• **EXERCISE INSTRUCTIONS**:
Can you give the lines between the one containing "How to find" and the one containing "your results list.", inclusive, again with "handy" swapped for "useful" and nothing else altered?

• **RECORDS FOR THE EXERCISE**:
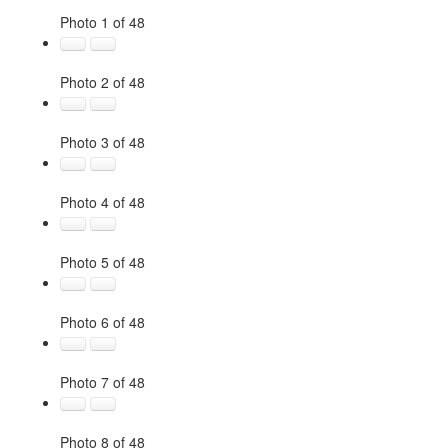
Photo 1 of 48
Photo 2 of 48
Photo 3 of 48
Photo 4 of 48
Photo 5 of 48
Photo 6 of 48
Photo 7 of 48
Photo 8 of 48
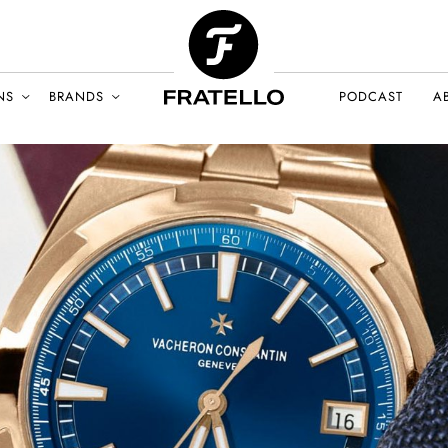
NS
BRANDS
PODCAST
A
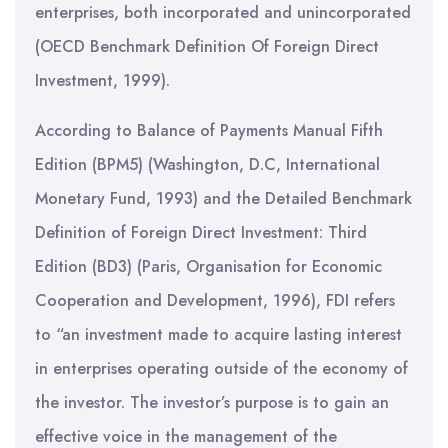
enterprises, both incorporated and unincorporated
(OECD Benchmark Definition Of Foreign Direct
Investment, 1999).
According to Balance of Payments Manual Fifth
Edition (BPM5) (Washington, D.C, International
Monetary Fund, 1993) and the Detailed Benchmark
Definition of Foreign Direct Investment: Third
Edition (BD3) (Paris, Organisation for Economic
Cooperation and Development, 1996), FDI refers
to “an investment made to acquire lasting interest
in enterprises operating outside of the economy of
the investor. The investor’s purpose is to gain an
effective voice in the management of the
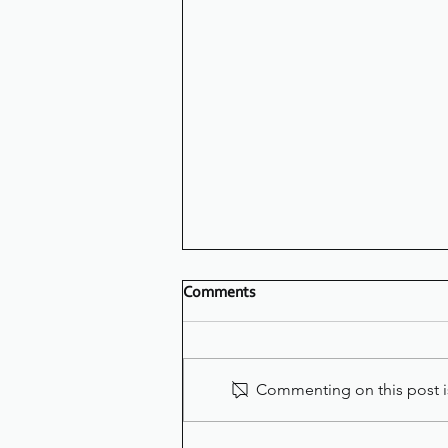
Comments
Commenting on this post is
LOVING YOUR NEW STYLE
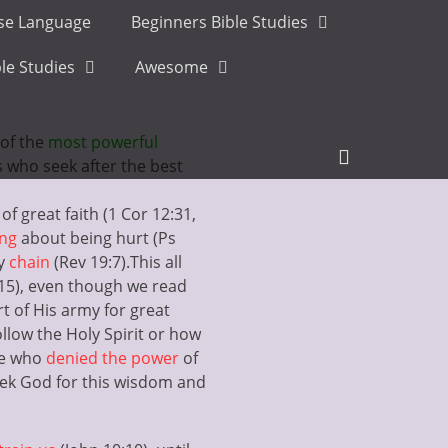
ese Language
Beginners Bible Studies
le Studies
Awesome
of the
most powerful
Header
us who seek after the best
Toggle
of great faith (1 Cor 12:31,
ing
about being hurt (Ps
ry
chain
(Rev 19:7).
This all
:15), even though we read
t of His army for great
ollow the Holy Spirit or how
ose who
denied the power
of
 seek God for this wisdom and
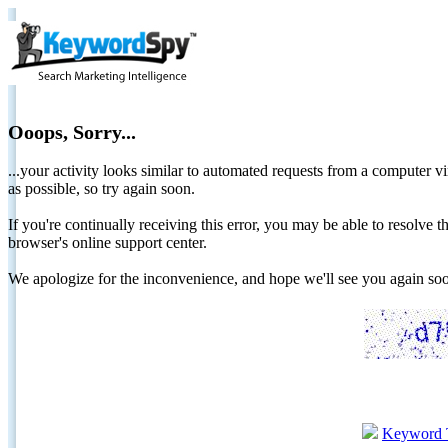
Ooops, Sorry...
...your activity looks similar to automated requests from a computer vi
as possible, so try again soon.
If you're continually receiving this error, you may be able to resolv
browser's online support center.
We apologize for the inconvenience, and hope we'll see you again 
Keyword 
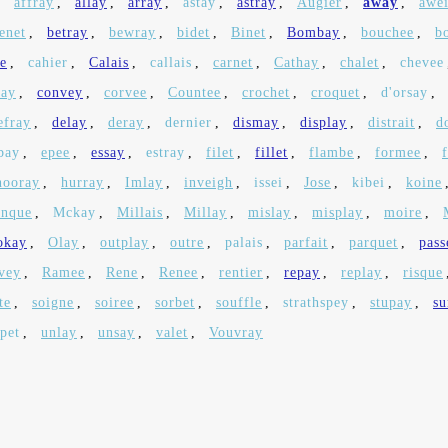
,
affray
,
allay
,
array
,
astay
,
astray
,
Augier
,
away
,
awe
enet
,
betray
,
bewray
,
bidet
,
Binet
,
Bombay
,
bouchee
,
b
fe
,
cahier
,
Calais
,
callais
,
carnet
,
Cathay
,
chalet
,
chevee
day
,
convey
,
corvee
,
Countee
,
crochet
,
croquet
,
d'orsay
,
efray
,
delay
,
deray
,
dernier
,
dismay
,
display
,
distrait
,
d
bay
,
epee
,
essay
,
estray
,
filet
,
fillet
,
flambe
,
formee
,
hooray
,
hurray
,
Imlay
,
inveigh
,
issei
,
Jose
,
kibei
,
koine
nque
,
Mckay
,
Millais
,
Millay
,
mislay
,
misplay
,
moire
,
okay
,
Olay
,
outplay
,
outre
,
palais
,
parfait
,
parquet
,
pass
vey
,
Ramee
,
Rene
,
Renee
,
rentier
,
repay
,
replay
,
risque
te
,
soigne
,
soiree
,
sorbet
,
souffle
,
strathspey
,
stupay
,
su
pet
,
unlay
,
unsay
,
valet
,
Vouvray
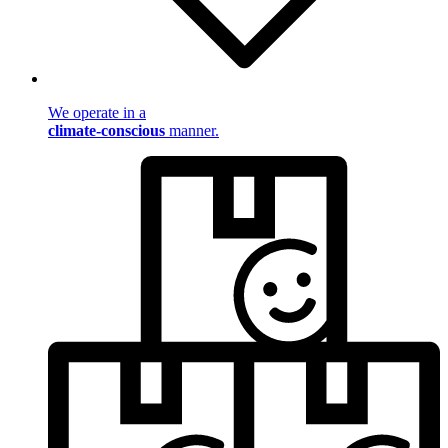
We operate in a
climate-conscious
manner.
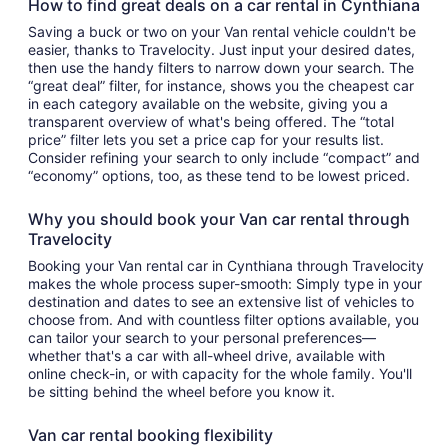
How to find great deals on a car rental in Cynthiana
Saving a buck or two on your Van rental vehicle couldn't be
easier, thanks to Travelocity. Just input your desired dates,
then use the handy filters to narrow down your search. The
“great deal” filter, for instance, shows you the cheapest car
in each category available on the website, giving you a
transparent overview of what's being offered. The “total
price” filter lets you set a price cap for your results list.
Consider refining your search to only include “compact” and
“economy” options, too, as these tend to be lowest priced.
Why you should book your Van car rental through
Travelocity
Booking your Van rental car in Cynthiana through Travelocity
makes the whole process super-smooth: Simply type in your
destination and dates to see an extensive list of vehicles to
choose from. And with countless filter options available, you
can tailor your search to your personal preferences—
whether that's a car with all-wheel drive, available with
online check-in, or with capacity for the whole family. You'll
be sitting behind the wheel before you know it.
Van car rental booking flexibility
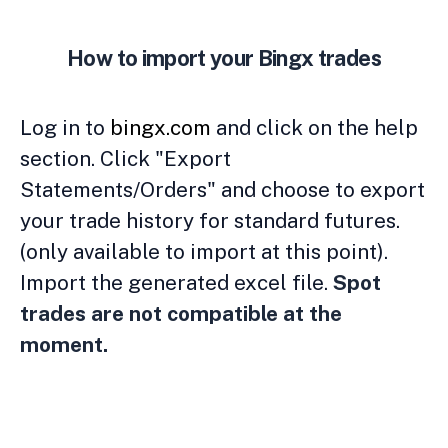
How to import your Bingx trades
Log in to
bingx.com
and click on the help
section. Click "Export
Statements/Orders" and choose to export
your trade history for standard futures.
(only available to import at this point).
Import the generated excel file.
Spot
trades are not compatible at the
moment.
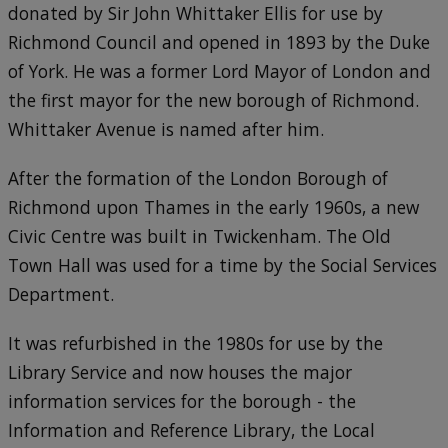
donated by Sir John Whittaker Ellis for use by
Richmond Council and opened in 1893 by the Duke
of York. He was a former Lord Mayor of London and
the first mayor for the new borough of Richmond.
Whittaker Avenue is named after him.
After the formation of the London Borough of
Richmond upon Thames in the early 1960s, a new
Civic Centre was built in Twickenham. The Old
Town Hall was used for a time by the Social Services
Department.
It was refurbished in the 1980s for use by the
Library Service and now houses the major
information services for the borough - the
Information and Reference Library, the Local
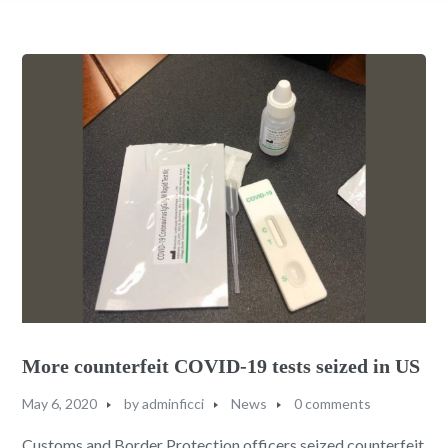
More counterfeit COVID-19 tests seized in US
May 6, 2020
by
adminficci
News
0 comments
Customs and Border Protection officers seized counterfeit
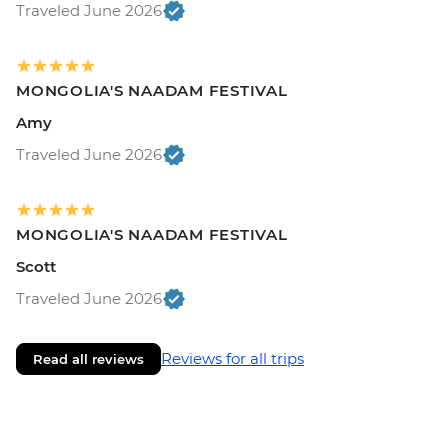
Traveled June 2026
MONGOLIA'S NAADAM FESTIVAL
Amy
Traveled June 2026
MONGOLIA'S NAADAM FESTIVAL
Scott
Traveled June 2026
Reviews for all trips
Read all reviews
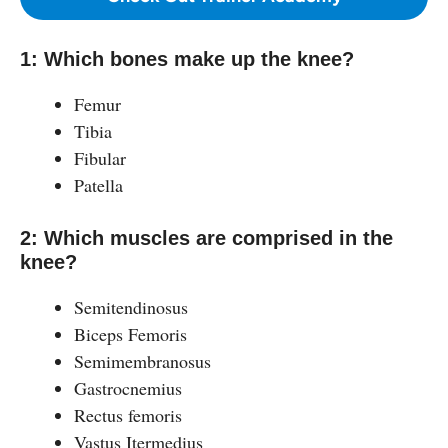
1: Which bones make up the knee?
Femur
Tibia
Fibular
Patella
2: Which muscles are comprised in the
knee?
Semitendinosus
Biceps Femoris
Semimembranosus
Gastrocnemius
Rectus femoris
Vastus Itermedius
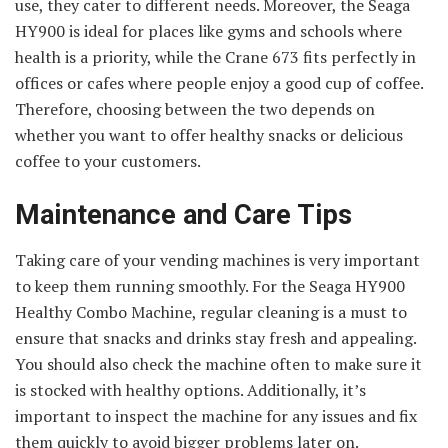
use, they cater to different needs. Moreover, the Seaga
HY900 is ideal for places like gyms and schools where
health is a priority, while the Crane 673 fits perfectly in
offices or cafes where people enjoy a good cup of coffee.
Therefore, choosing between the two depends on
whether you want to offer healthy snacks or delicious
coffee to your customers.
Maintenance and Care Tips
Taking care of your vending machines is very important
to keep them running smoothly. For the Seaga HY900
Healthy Combo Machine, regular cleaning is a must to
ensure that snacks and drinks stay fresh and appealing.
You should also check the machine often to make sure it
is stocked with healthy options. Additionally, it’s
important to inspect the machine for any issues and fix
them quickly to avoid bigger problems later on.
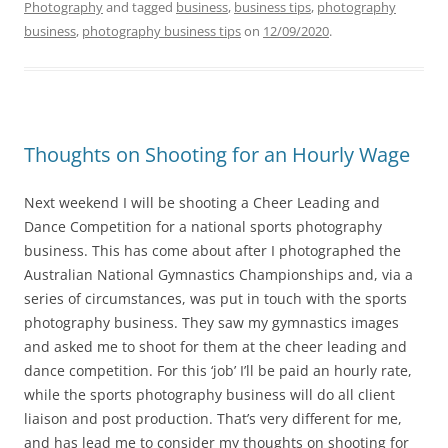
Photography
and tagged
business
,
business tips
,
photography
business
,
photography business tips
on
12/09/2020
.
Thoughts on Shooting for an Hourly Wage
Next weekend I will be shooting a Cheer Leading and
Dance Competition for a national sports photography
business. This has come about after I photographed the
Australian National Gymnastics Championships and, via a
series of circumstances, was put in touch with the sports
photography business. They saw my gymnastics images
and asked me to shoot for them at the cheer leading and
dance competition. For this ‘job’ I’ll be paid an hourly rate,
while the sports photography business will do all client
liaison and post production. That’s very different for me,
and has lead me to consider my thoughts on shooting for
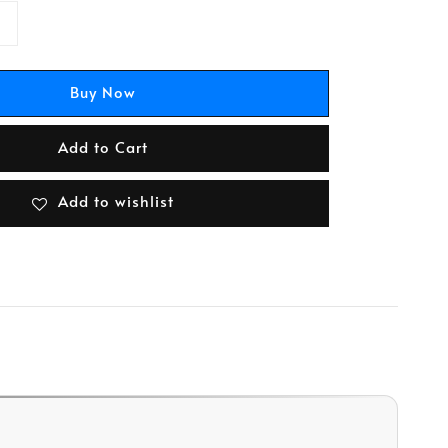
Buy Now
Add to Cart
Add to wishlist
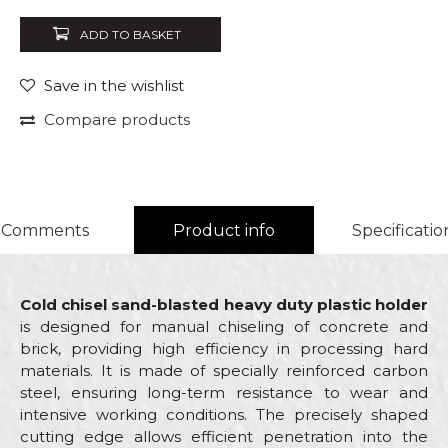
ADD TO BASKET
Save in the wishlist
Compare products
Comments
Product info
Specificatio
Cold chisel sand-blasted heavy duty plastic holder
is designed for manual chiseling of concrete and
brick, providing high efficiency in processing hard
materials. It is made of specially reinforced carbon
steel, ensuring long-term resistance to wear and
intensive working conditions. The precisely shaped
cutting edge allows efficient penetration into the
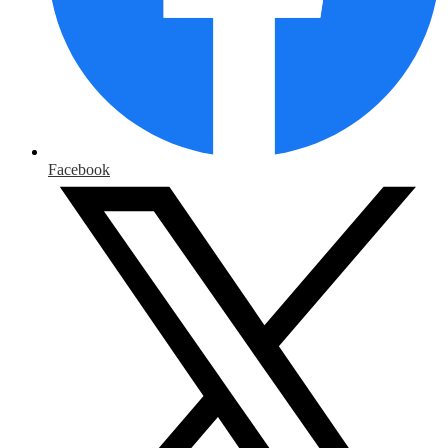
Facebook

• **RESPONSE AREA**:
How to find great deals on a car rental in Cynthiana
Saving a buck or two on your Van rental vehicle couldn't be
easier, thanks to Travelocity. Just input your desired dates,
then use the useful filters to narrow down your search. The
“great deal” filter, for instance, shows you the cheapest car
in each category available on the website, giving you a
transparent overview of what's being offered. The “total
price” filter lets you set a price cap for your results list.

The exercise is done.